Stemberg dismisses this now with a laugh and says Romney is just methodical. "He will run every scenario, the good, the bad and the ugly ... The one thing he's definitely not is a shoot-from-the-hip kind of guy." One particularly revealing measure of Romney's caution, though it is far more common in commerce than government, is the number of times he chose to walk away. "These ideas come by, and that's 250 or so a month," he told the Staples workers, "and we invest in, on average, about 1 in 500 of businesses that come by." Some 3,000 prospects crossed his desk each year, and "we might invest in six companies if we're lucky."

Geoffrey Rehnert, his Bain Capital partner from the start, says one explanation was that "a lot of garbage came in in the early days, like shelf-stable peanut-butter-and-jelly sandwiches, shrimp farms in Ecuador" and fanciful "flying cars that also turned into boats." It was also true, he says, that as Bain Capital grew, Romney oversaw the development of formal policies and structures appropriate for a global operation. "The deal guy he was in 1986 is very different than the CEO of a $10 billion-asset money-management firm" that he became.

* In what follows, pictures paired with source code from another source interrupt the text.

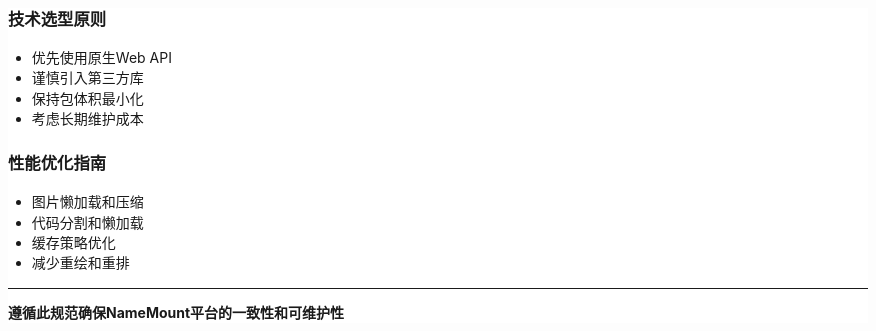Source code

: ### 技术选型原则
- 优先使用原生Web API
- 谨慎引入第三方库
- 保持包体积最小化
- 考虑长期维护成本

### 性能优化指南
- 图片懒加载和压缩
- 代码分割和懒加载
- 缓存策略优化
- 减少重绘和重排

---
**遵循此规范确保NameMount平台的一致性和可维护性**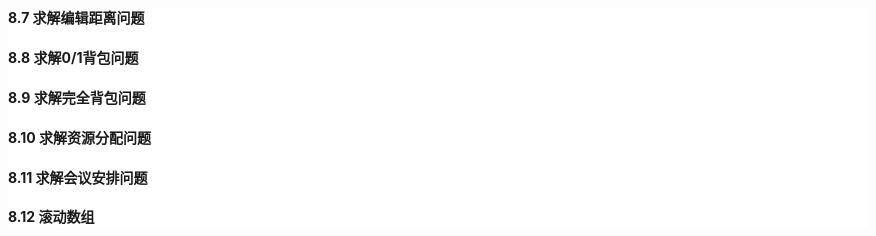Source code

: #### 8.7 求解编辑距离问题

#### 8.8 求解0/1背包问题

#### 8.9 求解完全背包问题

#### 8.10 求解资源分配问题

#### 8.11 求解会议安排问题

#### 8.12 滚动数组







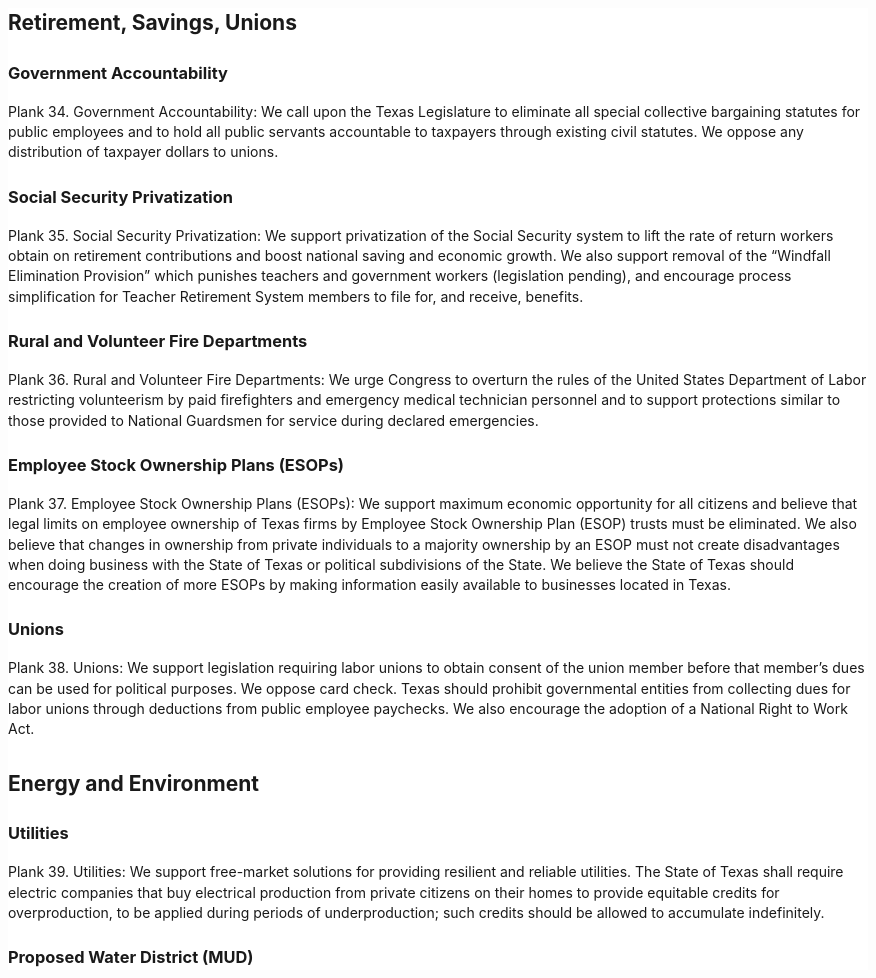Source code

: ## Retirement, Savings, Unions

### Government Accountability

Plank 34. Government Accountability: We call upon the Texas Legislature to eliminate all special collective bargaining statutes for public employees and to hold all public servants accountable to taxpayers through existing civil statutes. We oppose any distribution of taxpayer dollars to unions.

### Social Security Privatization

Plank 35. Social Security Privatization: We support privatization of the Social Security system to lift the rate of return workers obtain on retirement contributions and boost national saving and economic growth. We also support removal of the “Windfall Elimination Provision” which punishes teachers and government workers (legislation pending), and encourage process simplification for Teacher Retirement System members to file for, and receive, benefits.

### Rural and Volunteer Fire Departments

Plank 36. Rural and Volunteer Fire Departments: We urge Congress to overturn the rules of the United States Department of Labor restricting volunteerism by paid firefighters and emergency medical technician personnel and to support protections similar to those provided to National Guardsmen for service during declared emergencies.

### Employee Stock Ownership Plans (ESOPs)

Plank 37. Employee Stock Ownership Plans (ESOPs): We support maximum economic opportunity for all citizens and believe that legal limits on employee ownership of Texas firms by Employee Stock Ownership Plan (ESOP) trusts must be eliminated. We also believe that changes in ownership from private individuals to a majority ownership by an ESOP must not create disadvantages when doing business with the State of Texas or political subdivisions of the State. We believe the State of Texas should encourage the creation of more ESOPs by making information easily available to businesses located in Texas.

### Unions

Plank 38. Unions: We support legislation requiring labor unions to obtain consent of the union member before that member’s dues can be used for political purposes. We oppose card check. Texas should prohibit governmental entities from collecting dues for labor unions through deductions from public employee paychecks. We also encourage the adoption of a National Right to Work Act.

## Energy and Environment

### Utilities

Plank 39. Utilities: We support free-market solutions for providing resilient and reliable utilities. The State of Texas shall require electric companies that buy electrical production from private citizens on their homes to provide equitable credits for overproduction, to be applied during periods of underproduction; such credits should be allowed to accumulate indefinitely.

### Proposed Water District (MUD)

Even so, for most of Romney's career, he could afford to be fastidious in the extreme about his quarries, far more so than a government leader or traditional corporate executive of similar rank. He could choose one specimen at a time, dissect it, mount it on a slide and spend days at a time without looking up from the microscope. Rarely do political leaders have that kind of time.

"What I enjoyed most about Bain & Co., the consulting firm, was the analytical process of solving tough problems," Romney told Businessweek recently. "And I love the thinking and the analyzing as much as anything." Later, at Bain Capital, his approach was "similarly analytical, to decide which business ideas really had economic merit and which did not."

A MAN AND HIS ETHICS

Economic merit did not always settle the question. Romney had ethical boundaries that have not been described before in news reports. Some of the unwritten rules fit awkwardly today with the interests of his contributors and target voters. "Mitt was pretty adamant about not making investments in tobacco, firearms," says longtime partner Marc Wolpow.

Several times in the 1990s, distress sales brought leading U.S. gunmakers to market with attractive financial terms. Colt's Manufacturing Co. had been badly damaged by a four-year strike, forcing the state of Connecticut to help stave off bankruptcy in 1990. Two years later, the weaponsmaker went belly up anyway. Rival purchase deals were made and broken until 1994, when new owners arrived. Remington, meanwhile, went on the block in 1993 and again in 1998.